Artist WAYNE THIEBAUD: has proudly called Sacramento his home for nearly 60 years. Per a recent New York Times interview, " 'Aren’t the colors marvelous?' he asked one afternoon recently, as if seeing this watery Netherland-like country outside Sacramento for the first time... 'It is a pretty real place,' mused Mr. Thiebaud... 'There’s a sense of lineage, of families over generations,' he said. 'The Gold Rush and the Pony Express made Sacramento a substantial place in terms of enterprise.'"

Thiebaud's first solo show was at the Crocker Art Museum in 1951, when the museum director was....


Artist DON BIRRELL: Mr. Birrell was the Crocker Art Museum director from 1950 to 1953. When he was offered a job to work at the Nut Tree in Vacaville, it was such an enticing offer he couldn't refuse. When the Nut Tree's owner said Birrell could work in a place with toys, airplanes and food, he admitted, "I couldn't pass it up." And those who remember the Nut Tree in its glory days will recall what he did there with great fondness.

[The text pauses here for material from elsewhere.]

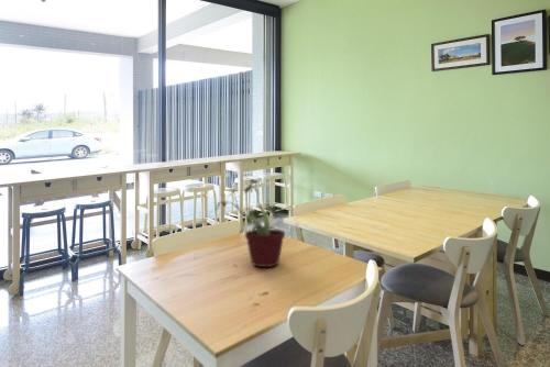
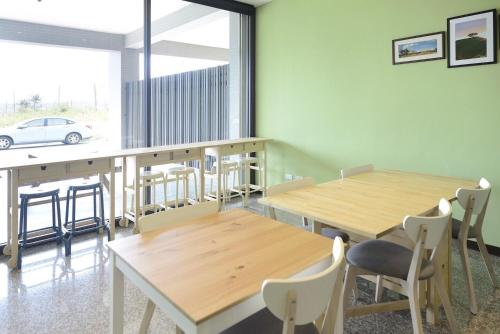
- potted plant [212,178,287,268]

Per Reference Library, "He brought Eames chairs to the toy shop — for a time, Nut Tree was the sole retailer on the West Coast for Eames furniture. He commissioned dish patterns (which are now in the MoMA permanent collection) and brought Dansk flatware into the dining room. Dishes were plated exactly as Don Birrell designed it. In four years, he and the partners had expanded Nut Tree to include a toy shop, gift shop, toy train, airport, its own clothing line and its own design studio. All of this before Alexander Girard's Textiles & Objects shop opened its doors in 1961."

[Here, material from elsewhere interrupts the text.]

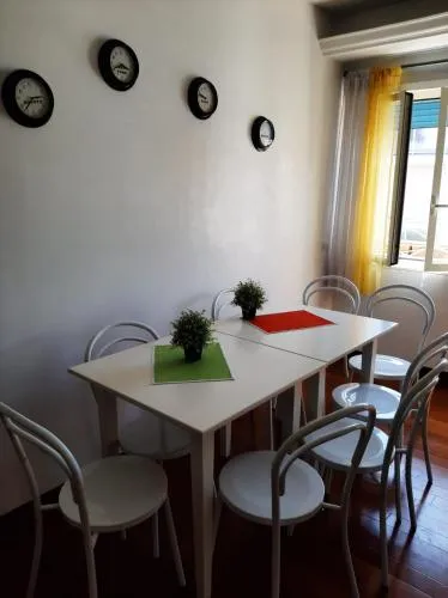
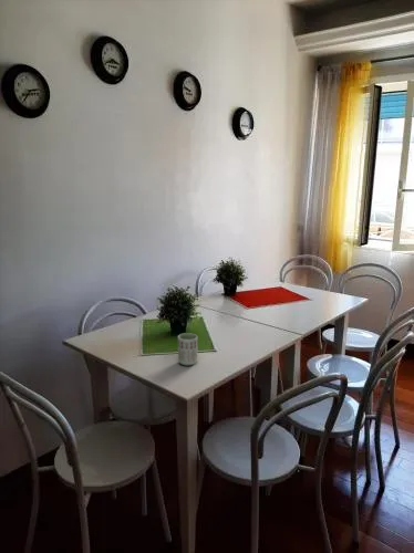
+ cup [177,332,198,366]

I will add that much of the Nut Tree's whimsical fabulousness predates Disneyland, and definitely predated the "It's a Small World" attraction. And you know who designed several of the legendary Nut Tree's iconic buildings?

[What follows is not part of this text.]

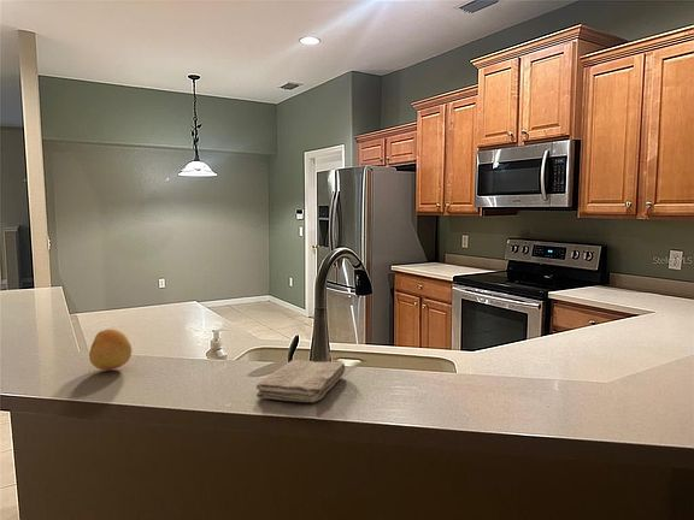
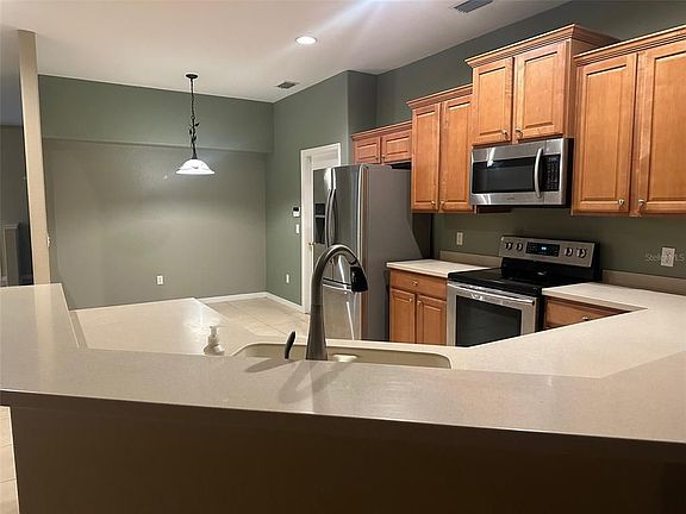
- fruit [88,327,133,371]
- washcloth [255,359,346,403]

Architects DREYFUSS & BLACKFORD: their renown Sacramento architectural firm has a noteworthy portfolio all over Northern California. I've written about them here.

Founder of Tower Records RUSS SOLOMON: Not many people realize that "the largest record store in the nation" started right here, in Sacramento -- four miles up the street from our Eichler Homes neighborhood. Mr. Solomon started the record store in his dad's drug store.

A huge proponent of the local art scene for years, Mr. Solomon is still active in the arts community. You can check out his photography exhibit of local artists through March 4th.

Fellow Sacramentans, it's udder-ly ridiculous not to be proud of Sacramento's history of moo-vers and shakers. When someone calls Sacramento a cow town, don't have a cow. Smile and say, "MORE COW BELL!"